Final Linear Regression Model
Interpretable model using five lagged spreads and macro variables. 
4. Feature Contribution
| Feature | Coefficient | Impact |
|---|---|---|
| spread | 0.9594 | 1.6013 |
| log_vix | 0.1356 | 0.3959 |
| cpi | -0.00016 | -0.0372 |
| fed_funds_rate | 0.00568 | 0.00734 |
Interpretation: Lagged spreads dominate the forecast, reflecting strong autocorrelation. VIX contributes meaningfully to risk adjustments. CPI and Fed Funds rate have minor short-term influence.
5. Model Evaluation
Models are evaluated using root mean squared error (RMSE) and mean absolute percentage error (MAPE).
- RMSE quantifies the average magnitude of forecast errors, penalizing larger deviations.
- MAPE expresses errors as a percentage, providing an intuitive measure of forecast accuracy across varying scales.

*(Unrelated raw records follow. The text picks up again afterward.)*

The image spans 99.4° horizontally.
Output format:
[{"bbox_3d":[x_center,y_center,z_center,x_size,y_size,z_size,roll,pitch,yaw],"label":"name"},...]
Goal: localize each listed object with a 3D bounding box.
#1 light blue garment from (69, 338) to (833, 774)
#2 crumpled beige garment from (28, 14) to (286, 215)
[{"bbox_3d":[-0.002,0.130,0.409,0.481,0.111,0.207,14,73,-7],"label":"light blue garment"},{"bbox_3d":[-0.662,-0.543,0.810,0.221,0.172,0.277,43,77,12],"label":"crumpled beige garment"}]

These metrics are standard in quantitative finance for short-term risk and spread forecasting.
Key Observations:
- Linear regression with lagged features outperforms more complex tree-based and ARIMA models in rolling out-of-sample validation.
- Walk-forward validation provides a realistic estimate of forecast performance, avoiding data leakage.
6. Project Artifacts
Notebooks
| Notebook | Description | Path |
|---|---|---|
01_data_collection.ipynb | Data collection and merging | Notebooks/01_data_collection.ipynb |
02_EDA.ipynb | Exploratory data analysis and feature engineering | Notebooks/02_EDA.ipynb |
03_Modeling.ipynb | Time series and machine learning modeling, hyperparameter tuning, final model export | Notebooks/03_Modeling.ipynb |
Models and Outputs
| File | Description | Path |
|---|---|---|
final_lr_model.pkl | Trained linear regression model | model/final_lr_model.pkl |
feature_impact.csv | Feature contribution table | model/feature_impact.csv |
predictions.csv | Observed vs predicted spreads for test period | model/predictions.csv |
7. Insights and Takeaways
Feature Engineering
Lagged spreads and macroeconomic transformations are critical for accurate short-term forecasting.Model Selection
Linear models offer interpretability and stability; tree-based and ARIMA models may require more data or hyperparameter tuning.Interpretability
Coefficients provide actionable insights into which features drive spreads, supporting quantitative risk management decisions.Robust Forecasting
Walk-forward validation ensures models generalize to unseen data, providing a realistic measure of prediction risk.
8. Conclusion
An interpretable linear regression model with well-engineered lag features provides robust short-term forecasts for corporate bond spreads. While complex models capture non-linearities, the linear approach balances accuracy, stability, and interpretability, aligning with quantitative risk management objectives.
All plots, forecasts, notebooks, and model artifacts are included above for full transparency of methodology and results.